At the last count only 2% of expats in Spain were registered to vote. There are 2.5 million expats worldwide and the greatest concentration of British Citizen in the world living outside the UK is in Murcia, Alicante and Valencia. Many people do not realize that they can still vote (so long as they have not been away from the UK for more than 15 years). The right to vote comes with being a British Citizen and an adult. Even those incarcerate in prison in the UK can vote. Helpful websites:

About My Vote, produced by The Electoral Commission and Don't Leave Your Vote At Home

DON’T MISS THIS IMPORTANT MEETING!!! ENSURE YOUR RIGHT TO VOTE!!!

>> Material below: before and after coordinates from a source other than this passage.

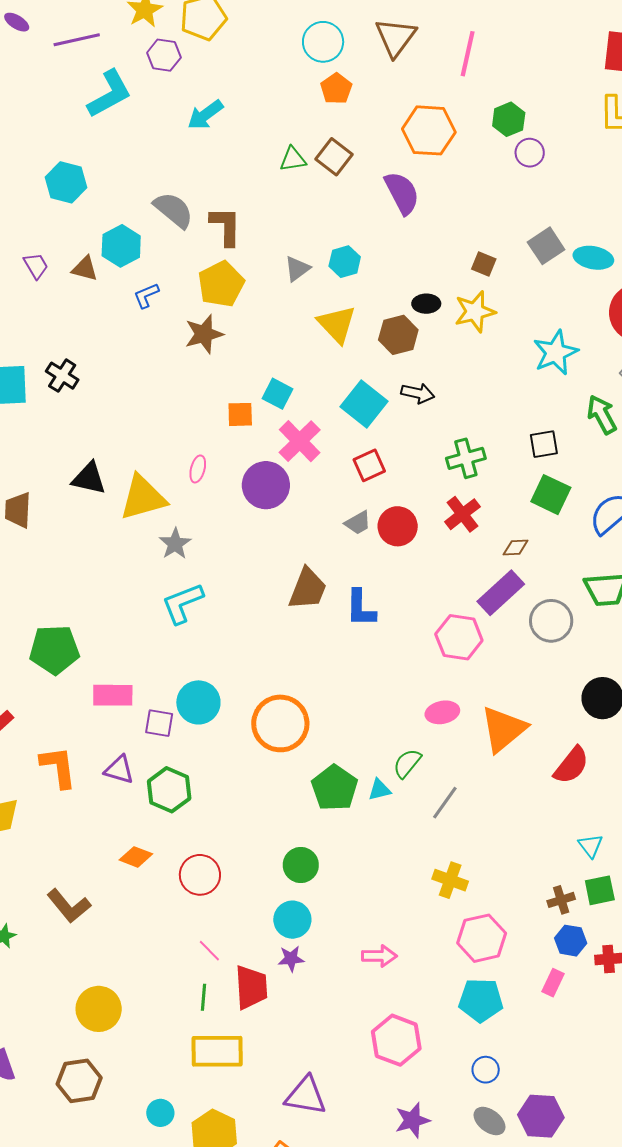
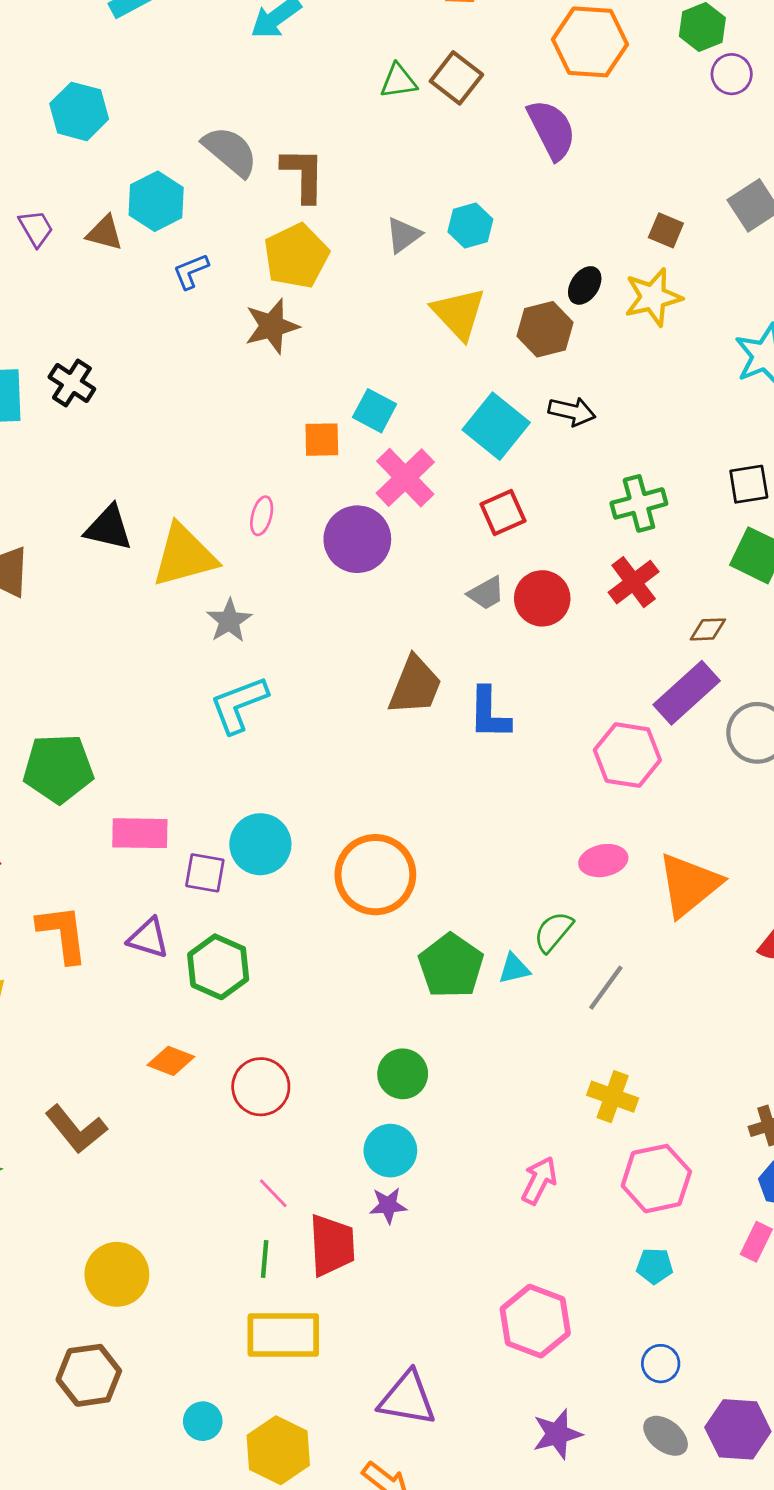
black ellipse: (426, 304) -> (585, 285), turned -56
pink arrow: (379, 956) -> (539, 1180), moved, turned -64
cyan pentagon: (481, 1000) -> (655, 1266), size x0.6

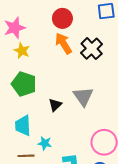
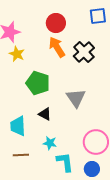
green pentagon: (24, 84) -> (38, 83), moved
black triangle: (55, 105) -> (45, 114), moved, turned -48
cyan star: (45, 143) -> (50, 143), moved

Centro Cultural “Virgen del Carmen” Wednesday 17th March at 18.00h


----------



## SteveHall (Oct 17, 2008)

The fact that I can still vote in a General Election in a country where I have not spent 24 hours for 7/8 years seems totally completely crazy .... almost as crazy as allowing prisoners the right to vote! 

As a good democrat (small "d") I post it though.


----------



## gus-lopez (Jan 4, 2010)

Only problem with that Steve is that when you register,by law ,they can't send out the voting papers until 1 week before to prevent tampering, which means that If you do receive them ,you can't get them back in the req. time. Appointing a proxy to vote for you I think is a better bet.


----------



## gus-lopez (Jan 4, 2010)

SteveHall said:


> The fact that I can still vote in a General Election in a country where I have not spent 24 hours for 7/8 years seems totally completely crazy .... almost as crazy as allowing prisoners the right to vote!
> 
> As a good democrat (small "d") I post it though.


I agree with that entirely.


----------



## SteveHall (Oct 17, 2008)

The best made plans of mice and men, eh, Gus?


----------



## nigele2 (Dec 25, 2009)

SteveHall said:


> At the last count only 2% of expats in Spain were registered to vote


So I would have thought the message was clear. So why is the UK gov spending money?

I applaud your attitude Steve but if people want representation I would suggest 2 or 3 MPs representing the expat world should be voted in. They could represent the interests of the Expats. I for one would happily stand for such a position. 

My policies I feel would attract a strong vote: bigger guaranteed pensions for those not benefitting from the NHS, stronger pound and bigger navy. So with only three policies I could spend more time away from the house visiting my constituents on expenses. I would need lots of second home allowances of course 

Vote Nigel, you know it makes sense


----------